Flournoy studied a moment, twisting a pair of steel handcuffs in his giant hands. Finally he spoke:
"Plaster, I have a cabin down on the Coolie Bayou which I have given to three young married couples in succession on the condition that they live there in peace and amity one year."
"Yes, suh."
"Every couple broke up and got a divorce within nine months."
"Too bad, Marse John, dat's mighty po' luck."
"You niggers think you love each other until you get hitched and then you don't stay hitched."
"Some shorely don't--dey don't fer a fack."
"Now I make you and Pearline Flunder this offer. I will buy your marriage license, pay Vinegar Atts to marry you, bear all the expense of a church wedding, give you a job so you can support your wife, and I will make you a present of that cabin down on the Coolie Bayou if you and your wife will live together for three days without busting up in a row."
"Three days, Marse John!" the negro howled. "Boss, I motions to make it thurty years!"
"No!" Flournoy snapped. "Three days!"
"I's willin', Marse John," the negro laughed, cutting a caper on the grass.
"All right!" the sheriff said as he stooped and picked up a pair of handcuffs. "Now listen: I intend to cut the little chain on these two manacles and attach each cuff to a ten-foot chain. When you and Pearline are married, I am going to put one of these manacles around her wrist and one around your wrist"--the negro showed the whites of his eyes--"and bind you two honey-loves together with a ten-foot chain." The negro looked behind him toward the gate and the public highway, took a tighter grip upon his hat, and made a furtive step backward. "You are to remain bound together for three days." The negro smiled and stepped forward. "At the end of that time you are to come here and report, and if you agree to spend the remainder of your life together, the cabin is yours!"
"Make it a two-feets chain, Marse John, so us kin git clost to each yuther," Plaster pleaded.
"What I have spoken I have spoken," Flournoy proclaimed autocratically. "Now, go tell your sweetheart all about it."
II.
The Big Four of Tickfall sat around a much bewhittled pine table in the Hen-Scratch saloon. The room was hazy with their tobacco smoke. Conversation languished. The session was about to adjourn until to-morrow at the same hour. Figger Bush laid his cigarette upon the edge of the table, lifted his head like a dog baying the moon, and chanted:
"O you muss be a lover of de landlady's daughter Or you cain't git a secont piece of pie!"
Before the other could catch the tune, the green-baize doors of the saloon were thrown open and a white man entered. Every negro looked up into that granite face with its deep-set eyes, iron jaw, and rugged lines of strength and purpose, and smiled a joyful welcome:
"Mawnin', Marse John. 'Tain't no use to come sheriffin' down dis way. No niggers ain't done nothin'."

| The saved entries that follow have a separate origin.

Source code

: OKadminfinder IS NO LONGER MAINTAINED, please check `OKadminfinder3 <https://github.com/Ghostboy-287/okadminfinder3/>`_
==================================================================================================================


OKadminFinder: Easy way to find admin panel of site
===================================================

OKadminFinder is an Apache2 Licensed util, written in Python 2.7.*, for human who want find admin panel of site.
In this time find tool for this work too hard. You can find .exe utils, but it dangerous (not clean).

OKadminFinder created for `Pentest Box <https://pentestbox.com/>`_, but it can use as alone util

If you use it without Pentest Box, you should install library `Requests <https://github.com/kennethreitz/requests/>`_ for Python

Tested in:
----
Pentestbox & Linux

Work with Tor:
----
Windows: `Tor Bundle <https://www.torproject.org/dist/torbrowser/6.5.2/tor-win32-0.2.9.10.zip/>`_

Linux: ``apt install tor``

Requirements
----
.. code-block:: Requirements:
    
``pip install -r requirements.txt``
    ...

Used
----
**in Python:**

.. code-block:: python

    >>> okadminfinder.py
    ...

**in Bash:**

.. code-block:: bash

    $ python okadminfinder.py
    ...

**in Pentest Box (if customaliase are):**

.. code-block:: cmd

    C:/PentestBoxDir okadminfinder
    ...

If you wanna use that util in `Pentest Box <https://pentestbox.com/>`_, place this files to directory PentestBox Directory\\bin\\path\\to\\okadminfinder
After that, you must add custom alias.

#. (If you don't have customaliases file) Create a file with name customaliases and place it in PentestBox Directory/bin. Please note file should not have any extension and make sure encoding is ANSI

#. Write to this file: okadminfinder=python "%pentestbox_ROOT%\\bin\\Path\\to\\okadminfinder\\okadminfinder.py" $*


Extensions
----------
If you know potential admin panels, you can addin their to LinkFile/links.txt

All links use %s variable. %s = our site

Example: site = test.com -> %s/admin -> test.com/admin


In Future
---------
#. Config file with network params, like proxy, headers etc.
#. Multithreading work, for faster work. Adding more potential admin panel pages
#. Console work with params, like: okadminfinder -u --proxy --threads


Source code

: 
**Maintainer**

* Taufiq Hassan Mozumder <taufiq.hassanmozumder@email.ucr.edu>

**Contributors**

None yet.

"I am hunting for a Methodist clergyman of color," Flournoy grinned.
"Boss," Vinegar Atts chuckled as he rose to his feet, "I's de blackest an' best nigger preacher whut is, an' I b'lieves in de Mefdis doctrine of fallin' from grace an' grease. Ef you misdoubts my words, ax my wife. Dat ole woman admits dat fack herse'f."
"I want you to perform a wedding ceremony at the Shoofly Church to-night at seven o'clock," the sheriff announced.
Instantly the Rev. Vinegar Atts thrust both hands into the pockets of his trousers and brought his hands out, turning out the pockets and showing them empty.
"Dar now, Figger Bush!" Vinegar bellowed. "I tole you dat de good Lawd would pervide a way fer me to pay fer dem near-booze grape-juices I been guzzlin' in yo' sinful saloom! Five dollars will sottle wid you an' leave a few change over fer seegaws."